The dynamic and historical role of black cuisine through moments like the civil rights movement, its emblematic denomination as "Soul Food" in the Black Power movement, and its rejection by the Nation of Islam as "slave food" all tell a complicated and far-reaching story. Mr. Hurt is not just on a personal journey; he is gently schooling us all in the hows and whys of Soul Food in the Americas ("We turned survival food into a delicacy that people from all walks of life enjoyed eating"). This opens the door to understand not just how black cuisine impacts African-Americans, but how food -- and the black experience -- affects everyone.

Like the Blues, the film avoids succumbing to pathos or glib self-recrimination, and instead lifts up the honesty and humor of the men and women who talk forthrightly about their food, diet, health and culture. We all laugh when the director -- a vegetarian -- tries unsuccessfully to avoid eating meat from a "junk pot" of corn, pig's feet and turkey necks at a football tailgate party at Jackson State University football game, finally admitting, "turkey neck drenched in pork juice was delicious." Another Soul Food convert to vegetables insists proudly that "Salad turns me on," but then quickly admits with a grin that it's "Hard givin' up that fried chicken!"
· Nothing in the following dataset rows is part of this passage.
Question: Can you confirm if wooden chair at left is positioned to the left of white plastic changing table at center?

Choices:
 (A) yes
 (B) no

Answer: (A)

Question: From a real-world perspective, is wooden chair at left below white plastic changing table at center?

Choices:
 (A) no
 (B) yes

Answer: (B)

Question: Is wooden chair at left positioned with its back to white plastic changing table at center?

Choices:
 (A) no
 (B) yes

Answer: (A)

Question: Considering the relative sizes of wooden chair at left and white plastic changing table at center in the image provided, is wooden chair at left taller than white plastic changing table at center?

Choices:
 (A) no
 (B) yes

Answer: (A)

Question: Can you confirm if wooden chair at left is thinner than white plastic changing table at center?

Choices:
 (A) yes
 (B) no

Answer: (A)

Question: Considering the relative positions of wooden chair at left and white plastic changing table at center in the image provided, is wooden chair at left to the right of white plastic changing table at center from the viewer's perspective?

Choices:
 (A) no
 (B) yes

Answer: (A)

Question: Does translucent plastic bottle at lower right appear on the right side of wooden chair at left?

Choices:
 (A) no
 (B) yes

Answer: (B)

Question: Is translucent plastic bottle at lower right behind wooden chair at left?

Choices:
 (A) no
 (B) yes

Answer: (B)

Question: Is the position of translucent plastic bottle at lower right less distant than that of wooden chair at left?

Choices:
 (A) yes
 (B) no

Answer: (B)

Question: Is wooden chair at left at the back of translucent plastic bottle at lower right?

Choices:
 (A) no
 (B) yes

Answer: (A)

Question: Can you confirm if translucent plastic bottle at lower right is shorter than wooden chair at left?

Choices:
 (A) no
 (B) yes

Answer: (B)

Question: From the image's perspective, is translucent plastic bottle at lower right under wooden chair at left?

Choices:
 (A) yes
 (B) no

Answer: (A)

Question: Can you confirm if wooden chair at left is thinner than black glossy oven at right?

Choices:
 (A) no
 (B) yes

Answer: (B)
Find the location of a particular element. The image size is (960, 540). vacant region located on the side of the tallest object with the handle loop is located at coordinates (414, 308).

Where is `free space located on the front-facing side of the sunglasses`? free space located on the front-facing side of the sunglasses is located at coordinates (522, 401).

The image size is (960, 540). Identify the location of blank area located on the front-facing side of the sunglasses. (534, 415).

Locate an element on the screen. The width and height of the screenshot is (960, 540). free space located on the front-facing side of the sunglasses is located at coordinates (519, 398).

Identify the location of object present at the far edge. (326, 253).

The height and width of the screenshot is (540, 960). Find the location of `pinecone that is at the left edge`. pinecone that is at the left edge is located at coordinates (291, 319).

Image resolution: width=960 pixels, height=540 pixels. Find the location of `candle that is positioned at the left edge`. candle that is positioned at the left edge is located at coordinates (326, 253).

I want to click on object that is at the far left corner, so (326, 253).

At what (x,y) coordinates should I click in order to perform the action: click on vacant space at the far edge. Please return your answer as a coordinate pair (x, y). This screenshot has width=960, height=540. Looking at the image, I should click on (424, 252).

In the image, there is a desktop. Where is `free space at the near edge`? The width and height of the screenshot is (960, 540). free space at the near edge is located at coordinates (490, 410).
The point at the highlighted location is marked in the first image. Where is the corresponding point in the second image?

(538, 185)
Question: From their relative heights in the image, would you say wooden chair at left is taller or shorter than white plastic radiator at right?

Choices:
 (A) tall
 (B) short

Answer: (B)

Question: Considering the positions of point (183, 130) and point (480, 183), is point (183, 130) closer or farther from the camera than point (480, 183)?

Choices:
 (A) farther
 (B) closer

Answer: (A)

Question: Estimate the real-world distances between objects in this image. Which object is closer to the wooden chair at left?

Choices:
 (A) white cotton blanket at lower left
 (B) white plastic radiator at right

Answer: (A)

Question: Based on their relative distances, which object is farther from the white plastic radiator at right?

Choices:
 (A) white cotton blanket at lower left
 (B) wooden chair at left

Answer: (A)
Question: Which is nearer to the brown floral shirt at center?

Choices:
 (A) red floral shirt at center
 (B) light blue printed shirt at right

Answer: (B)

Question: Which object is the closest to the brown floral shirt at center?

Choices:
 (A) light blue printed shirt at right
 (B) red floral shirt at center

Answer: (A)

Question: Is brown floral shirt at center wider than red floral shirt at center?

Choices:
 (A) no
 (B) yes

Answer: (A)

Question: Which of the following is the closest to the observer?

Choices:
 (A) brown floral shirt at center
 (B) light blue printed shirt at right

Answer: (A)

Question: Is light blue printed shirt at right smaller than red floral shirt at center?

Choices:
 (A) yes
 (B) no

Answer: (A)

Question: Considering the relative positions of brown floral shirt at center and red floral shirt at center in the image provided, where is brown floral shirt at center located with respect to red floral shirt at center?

The political significance of Soul Food is exemplified throughout, but my favorite section is of Miss Peaches, a restaurant owner who made hundreds of sandwiches to feed hungry freedom riders in Jackson, Mississippi. "When you bein' mistreated and dogged, you got no place to go... It was my duty to open the door and let you in. When you expect me to do something... I will do my best." People like Miss Peaches put the soul in the food.

The story of food in the African American community is one of oppression and resistance. But has the black community's very survival food now become an oppressor? In a section called "Soul Sickness" Hurt explores Soul Food's deadly link to modern fast food and the epidemic of diabetes, high blood pressure, prostate cancer, breast cancer, and colon cancer that disproportionally plague African Americans. Laments one young woman, "You eat, get big, go to college get your education, get your diabetes, you get your high blood pressure and then you die!"

These statistics bring the film to probe deeply into the structural racism of the food system. Vegan chef Bryant Terry -- one of the stars of the film -- claims the bigger cause of poor African-American health is the industrialization of our food system, and that the 23.5 million Americans that live in "food deserts" are actually subject to "class-based food apartheid." Clearly, this is not a simple narrative about a "broken" food system in need of a "fix." Rather, it is the history of structural oppression, and of a food system built on the backs of slaves -- a system that continues to profit from the high fat, salt, and sugar appetites that have been cultivated in our food system over the last 200 years.

Just as the African-American community sowed the seeds of their survival by adapting African foods and cooking to the New World, Mr. Hart gives us plenty of examples of African-Americans adapting Soul Food for healthier diets. Students of the St. Philip's Academy provide their cafeteria with food from the school garden, proclaiming, "Vegetables are Soul Food!" The much celebrated Will Allen and "Growing Power" teach gardening to thousands of youth who go on to start their own neighborhood farmer's markets and CSAs (Community Supported Agriculture).

At its core, Soul Food Junkies succeeds in doing precisely what it calls for: to make healthy food part of popular culture. Byron Hurt isn't ready to abandon Soul Food. He just wants it to be healthier. He is not alone, and he has taken the debate on food to another level.